Our finding that c-myc is amplified in 16.7% of benign cases and 41.7% of PBDA cases indicates that c-mycmay not be a specific marker for cancer but probably an early risk indicator. Some of these cases have a marked increase of c-myc amplification (for example, case 17, Table 1). Whether such cases will have substantially higher risk to develop breast malignancy is exactly the question that needs to be answered. The fact that c-myc is positive in 4 of 18 G-actin-negative and 4 of 17 p53-negative benign lesions suggests that c-myc amplification occurs earlier than G-actin and p53 and, therefore, is less specific than G-actin and p53 for breast cancer.

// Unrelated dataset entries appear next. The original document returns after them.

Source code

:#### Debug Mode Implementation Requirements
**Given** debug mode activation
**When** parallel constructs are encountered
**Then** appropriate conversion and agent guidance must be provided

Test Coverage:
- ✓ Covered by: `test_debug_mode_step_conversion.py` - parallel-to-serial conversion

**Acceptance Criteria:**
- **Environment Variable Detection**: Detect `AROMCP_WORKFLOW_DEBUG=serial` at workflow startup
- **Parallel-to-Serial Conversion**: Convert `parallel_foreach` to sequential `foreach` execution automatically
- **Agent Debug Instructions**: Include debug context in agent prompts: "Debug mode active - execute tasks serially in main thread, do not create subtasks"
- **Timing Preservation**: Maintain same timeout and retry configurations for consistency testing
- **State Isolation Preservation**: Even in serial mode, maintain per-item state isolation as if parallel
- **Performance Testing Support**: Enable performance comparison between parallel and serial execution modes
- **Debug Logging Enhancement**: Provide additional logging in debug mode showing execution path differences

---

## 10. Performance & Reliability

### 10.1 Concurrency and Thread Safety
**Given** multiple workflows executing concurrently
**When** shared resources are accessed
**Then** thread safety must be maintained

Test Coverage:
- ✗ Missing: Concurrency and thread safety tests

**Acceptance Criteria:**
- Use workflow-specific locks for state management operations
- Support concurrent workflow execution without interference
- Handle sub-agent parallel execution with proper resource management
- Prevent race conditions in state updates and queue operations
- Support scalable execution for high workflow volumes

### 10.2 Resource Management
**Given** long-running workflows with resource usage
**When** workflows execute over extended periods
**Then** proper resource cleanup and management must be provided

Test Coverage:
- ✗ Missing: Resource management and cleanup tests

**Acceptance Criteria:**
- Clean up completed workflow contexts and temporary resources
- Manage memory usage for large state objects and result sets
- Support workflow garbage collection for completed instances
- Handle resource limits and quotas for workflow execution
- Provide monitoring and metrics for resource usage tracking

In summary, this study demonstrates the approach for multiple biomarker analysis for breast cancer on FNA material. It is possible that a similar approach can be used for other types of cytological specimens such as urine. The information obtained and the methods developed from this study will eventually provide a foundation for large-scale, both retrospective and prospective, studies of biomarkers for breast cancer. The ultimate objective of the biomarker evaluation is to develop intermediate end-point markers for individual risk assessment that are crucial for the success of the chemoprevention study of breast cancer. The results of this study suggest that c-myc amplification may be a biomarker of breast cancer risk; however, additional large,prospective studies are needed to confirm the present observation.